Wie «Arab News» berichtet, begann der Iran jedoch bereits am 11. April mit ersten Lockerungen ausserhalb der Hauptstadt Teheran. Zu diesem Zeitpunkt gab es jedoch noch immer 1800 tägliche Neuinfektionen. Nach Angaben der Johns Hopkins Universität wurde der bisherige Spitzenwert vergangenen Donnerstag übertroffen – es gab rund 3400 Neuinfektionen.

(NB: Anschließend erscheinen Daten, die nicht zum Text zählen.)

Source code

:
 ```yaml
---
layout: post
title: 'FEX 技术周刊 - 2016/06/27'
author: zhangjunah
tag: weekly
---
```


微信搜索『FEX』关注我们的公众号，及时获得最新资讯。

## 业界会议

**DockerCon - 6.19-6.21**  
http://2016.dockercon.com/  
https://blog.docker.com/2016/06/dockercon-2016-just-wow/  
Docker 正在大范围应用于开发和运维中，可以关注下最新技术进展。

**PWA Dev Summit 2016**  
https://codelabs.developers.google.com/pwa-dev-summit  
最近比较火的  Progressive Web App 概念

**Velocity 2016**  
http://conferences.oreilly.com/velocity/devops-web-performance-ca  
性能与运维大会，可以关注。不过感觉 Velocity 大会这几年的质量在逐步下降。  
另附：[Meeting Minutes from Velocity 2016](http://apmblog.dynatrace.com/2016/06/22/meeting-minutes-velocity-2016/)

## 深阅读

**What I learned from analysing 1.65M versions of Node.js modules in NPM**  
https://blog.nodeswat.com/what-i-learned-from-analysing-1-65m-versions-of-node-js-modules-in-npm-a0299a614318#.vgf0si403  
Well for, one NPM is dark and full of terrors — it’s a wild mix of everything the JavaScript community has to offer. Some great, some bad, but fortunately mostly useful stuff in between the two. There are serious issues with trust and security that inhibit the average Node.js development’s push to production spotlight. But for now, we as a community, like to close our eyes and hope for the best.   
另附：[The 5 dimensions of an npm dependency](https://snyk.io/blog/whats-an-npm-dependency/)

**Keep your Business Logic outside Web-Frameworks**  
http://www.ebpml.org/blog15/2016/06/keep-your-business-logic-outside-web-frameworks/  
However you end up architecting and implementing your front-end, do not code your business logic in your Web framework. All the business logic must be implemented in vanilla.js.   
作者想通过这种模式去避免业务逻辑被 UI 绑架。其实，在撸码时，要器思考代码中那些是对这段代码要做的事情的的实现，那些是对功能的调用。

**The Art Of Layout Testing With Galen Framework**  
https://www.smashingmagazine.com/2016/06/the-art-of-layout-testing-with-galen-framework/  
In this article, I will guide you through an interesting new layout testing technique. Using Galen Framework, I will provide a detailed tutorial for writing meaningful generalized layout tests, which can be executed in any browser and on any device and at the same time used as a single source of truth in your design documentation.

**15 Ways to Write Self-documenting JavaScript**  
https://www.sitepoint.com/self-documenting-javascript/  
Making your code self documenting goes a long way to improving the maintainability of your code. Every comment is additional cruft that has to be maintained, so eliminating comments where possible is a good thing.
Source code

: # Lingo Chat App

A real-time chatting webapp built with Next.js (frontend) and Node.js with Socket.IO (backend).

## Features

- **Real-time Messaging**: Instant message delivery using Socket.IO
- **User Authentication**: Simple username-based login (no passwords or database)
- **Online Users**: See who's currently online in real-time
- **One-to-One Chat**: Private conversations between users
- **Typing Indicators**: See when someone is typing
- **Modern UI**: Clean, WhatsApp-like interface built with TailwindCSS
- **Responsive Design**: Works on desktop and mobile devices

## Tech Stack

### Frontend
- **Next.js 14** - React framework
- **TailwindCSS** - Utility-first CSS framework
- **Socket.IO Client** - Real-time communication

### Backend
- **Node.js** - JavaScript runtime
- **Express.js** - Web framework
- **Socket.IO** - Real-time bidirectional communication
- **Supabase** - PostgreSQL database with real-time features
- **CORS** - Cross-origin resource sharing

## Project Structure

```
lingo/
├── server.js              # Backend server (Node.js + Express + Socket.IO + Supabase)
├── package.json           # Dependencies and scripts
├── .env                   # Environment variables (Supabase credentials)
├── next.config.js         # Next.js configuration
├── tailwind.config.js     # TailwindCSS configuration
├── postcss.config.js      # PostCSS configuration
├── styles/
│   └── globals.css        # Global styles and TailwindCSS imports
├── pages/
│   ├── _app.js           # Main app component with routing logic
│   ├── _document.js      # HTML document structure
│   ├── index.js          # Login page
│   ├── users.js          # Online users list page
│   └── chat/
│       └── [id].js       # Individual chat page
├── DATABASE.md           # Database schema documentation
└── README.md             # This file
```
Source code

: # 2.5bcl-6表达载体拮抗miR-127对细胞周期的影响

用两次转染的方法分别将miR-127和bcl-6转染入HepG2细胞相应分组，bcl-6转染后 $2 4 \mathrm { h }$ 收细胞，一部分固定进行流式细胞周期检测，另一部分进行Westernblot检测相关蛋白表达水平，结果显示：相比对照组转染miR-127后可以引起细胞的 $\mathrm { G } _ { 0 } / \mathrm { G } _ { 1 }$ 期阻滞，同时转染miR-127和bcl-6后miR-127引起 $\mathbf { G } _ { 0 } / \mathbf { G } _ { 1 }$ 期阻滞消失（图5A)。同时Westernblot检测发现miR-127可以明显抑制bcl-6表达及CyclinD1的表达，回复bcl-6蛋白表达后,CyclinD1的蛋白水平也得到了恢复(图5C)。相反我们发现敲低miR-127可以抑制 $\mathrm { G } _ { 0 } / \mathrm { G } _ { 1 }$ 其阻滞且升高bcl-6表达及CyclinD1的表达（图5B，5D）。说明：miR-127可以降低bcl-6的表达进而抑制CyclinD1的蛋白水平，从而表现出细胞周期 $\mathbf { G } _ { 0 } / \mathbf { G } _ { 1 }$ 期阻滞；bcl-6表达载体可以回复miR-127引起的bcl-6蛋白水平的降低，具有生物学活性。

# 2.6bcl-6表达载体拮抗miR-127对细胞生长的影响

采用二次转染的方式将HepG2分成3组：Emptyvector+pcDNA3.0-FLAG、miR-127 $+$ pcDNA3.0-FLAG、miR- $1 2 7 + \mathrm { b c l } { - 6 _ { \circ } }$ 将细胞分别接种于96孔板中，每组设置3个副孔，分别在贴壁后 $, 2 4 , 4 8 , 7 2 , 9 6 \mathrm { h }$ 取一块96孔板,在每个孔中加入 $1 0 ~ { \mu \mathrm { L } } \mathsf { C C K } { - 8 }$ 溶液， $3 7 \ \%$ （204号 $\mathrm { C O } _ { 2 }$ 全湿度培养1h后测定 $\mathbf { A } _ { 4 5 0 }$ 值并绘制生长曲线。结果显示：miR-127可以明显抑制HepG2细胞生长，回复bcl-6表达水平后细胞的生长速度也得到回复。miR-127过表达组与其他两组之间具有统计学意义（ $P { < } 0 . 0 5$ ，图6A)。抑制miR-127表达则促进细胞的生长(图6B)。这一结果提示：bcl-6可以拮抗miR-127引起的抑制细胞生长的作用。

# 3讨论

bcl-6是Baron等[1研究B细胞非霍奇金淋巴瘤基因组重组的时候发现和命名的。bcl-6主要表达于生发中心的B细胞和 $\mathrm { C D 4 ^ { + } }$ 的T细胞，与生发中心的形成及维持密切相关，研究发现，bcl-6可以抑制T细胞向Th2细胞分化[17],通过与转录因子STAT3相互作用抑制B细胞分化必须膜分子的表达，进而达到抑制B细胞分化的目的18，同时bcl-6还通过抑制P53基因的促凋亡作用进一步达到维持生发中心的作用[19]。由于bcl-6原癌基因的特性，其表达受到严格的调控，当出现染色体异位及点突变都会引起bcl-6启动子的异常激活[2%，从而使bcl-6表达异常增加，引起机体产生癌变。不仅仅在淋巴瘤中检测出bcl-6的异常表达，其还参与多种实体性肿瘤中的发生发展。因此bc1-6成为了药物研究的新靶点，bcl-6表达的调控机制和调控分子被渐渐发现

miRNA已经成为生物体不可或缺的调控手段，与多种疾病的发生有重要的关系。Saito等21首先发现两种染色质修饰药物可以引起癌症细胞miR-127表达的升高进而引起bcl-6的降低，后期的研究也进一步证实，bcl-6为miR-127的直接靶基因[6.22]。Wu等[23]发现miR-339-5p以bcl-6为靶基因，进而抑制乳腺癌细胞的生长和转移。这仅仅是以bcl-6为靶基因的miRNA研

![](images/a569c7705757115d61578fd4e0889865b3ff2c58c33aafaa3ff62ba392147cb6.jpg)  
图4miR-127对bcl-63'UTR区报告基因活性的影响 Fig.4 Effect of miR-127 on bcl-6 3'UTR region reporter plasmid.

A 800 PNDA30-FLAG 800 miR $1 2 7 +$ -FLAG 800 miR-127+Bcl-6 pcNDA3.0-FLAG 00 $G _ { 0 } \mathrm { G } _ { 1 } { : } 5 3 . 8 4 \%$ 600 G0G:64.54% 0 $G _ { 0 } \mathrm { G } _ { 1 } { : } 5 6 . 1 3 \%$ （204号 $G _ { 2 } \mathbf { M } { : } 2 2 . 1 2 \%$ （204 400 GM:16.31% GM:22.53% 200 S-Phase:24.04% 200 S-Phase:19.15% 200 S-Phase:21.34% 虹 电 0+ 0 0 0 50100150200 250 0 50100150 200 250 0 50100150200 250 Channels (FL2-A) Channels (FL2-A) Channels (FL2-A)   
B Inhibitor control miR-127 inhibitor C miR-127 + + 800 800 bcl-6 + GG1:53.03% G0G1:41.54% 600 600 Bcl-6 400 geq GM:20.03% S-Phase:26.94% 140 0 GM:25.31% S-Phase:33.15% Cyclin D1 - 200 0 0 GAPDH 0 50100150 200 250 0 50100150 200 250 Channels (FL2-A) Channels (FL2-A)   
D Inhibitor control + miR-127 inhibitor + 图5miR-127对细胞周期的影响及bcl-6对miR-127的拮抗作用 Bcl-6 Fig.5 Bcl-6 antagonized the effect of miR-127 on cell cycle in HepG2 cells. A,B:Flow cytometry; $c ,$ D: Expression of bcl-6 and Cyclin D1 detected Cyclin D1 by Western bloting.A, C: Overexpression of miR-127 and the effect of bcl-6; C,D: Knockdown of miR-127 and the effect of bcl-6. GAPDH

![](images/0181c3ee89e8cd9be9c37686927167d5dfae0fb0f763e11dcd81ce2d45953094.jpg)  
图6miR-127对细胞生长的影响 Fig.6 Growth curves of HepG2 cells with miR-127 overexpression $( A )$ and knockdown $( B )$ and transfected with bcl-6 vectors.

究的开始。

Dabei war man sich des Risikos einer zweiten Welle durchaus bewusst: Bereits am 11. Mai gestand Ali Maher, Mitglied der iranischen Corona-Taskforce, ein, dass man das Virus nicht eindämmen könne: «Mit der Wiedereröffnung der Geschäfte haben die Menschen die Corona-Protokolle vergessen.
Wirtschaftliche Situation zwingt trotz Coronavirus zur Lockerung
Die frühe Lockerung wurde vor dem Hintergrund einer prekären wirtschaftlichen Situation eingeleitet. Als Reaktion auf den Ausbau des Atomprogramms unter dem damaligen Präsidenten Ahmadinedschad wurden harte Sanktionen gegen das Land verhängt. Dem Iran fiel es daraufhin immer schwerer, Absatzmärkte für die eigentlich reichlich vorhandenen Ölreserven zu finden.
Seit dem Amtsantritt von US-Präsident Donald Trump verschlechterten sich die Beziehungen noch mehr. Im Januar 2020 erreichte der Konflikt mit Angriffen auf US-Stützpunkte im Irak und der Ermordung des Generals Soleimani einen Höhepunkt.
Die langjährigen Sanktionen haben die iranische Wirtschaft schwer geschädigt. Der wirtschaftliche Schaden wurde höher gewichtet als die Gefahr durch das Coronavirus.
Iranische Regierung steht mit dem Rücken zur Wand
Von Anfang an war die iranische Rhetorik rund um das Coronavirus vom Konflikt mit dem Westen geprägt. Wie «Al Jazeera» berichtete, boten die USA im März der islamischen Republik ihre Hilfe an.
Der oberste Geistliche des Irans, Ayatollah Ali Khamenei, wies die Hilfe zurück. Stattdessen zitierte er chinesische Verschwörungstheorien über einen Ursprung des Coronavirus in den Vereinigten Staaten: «Wer würde bei klarem Verstand darauf vertrauen, dass ihr uns Medikamente bringt?», fragte Khamenei. «Möglicherweise ist eure Medizin ein Weg, das Virus weiterzuverbreiten.»
Ein Statement des ständigen Vertreters des Iran bei den Vereinten Nationen vom 3. Juni unterstreicht die prekäre Lage, in der sich das Land befindet: In Zeiten des Coronavirus hätten die US-Sanktionen das Ausmass eines Verbrechens gegen die Menschlichkeit angenommen, zitiert «IRNA».
Der Iran kann sich keinen längeren Lockdown leisten: Verschlechtert sich die wirtschaftliche Lage weiter, droht dem Regime eine neue Protestwelle.
Mit der Eskalation des schwelenden Konflikts zu Beginn des Jahres ist eine Normalisierung der Situation jedoch in weite Ferne gerückt. Die Sanktionen dürften dem Iran weiter zu schaffen machen: Ein Ende der zweiten Covid-19-Welle ist nicht absehbar.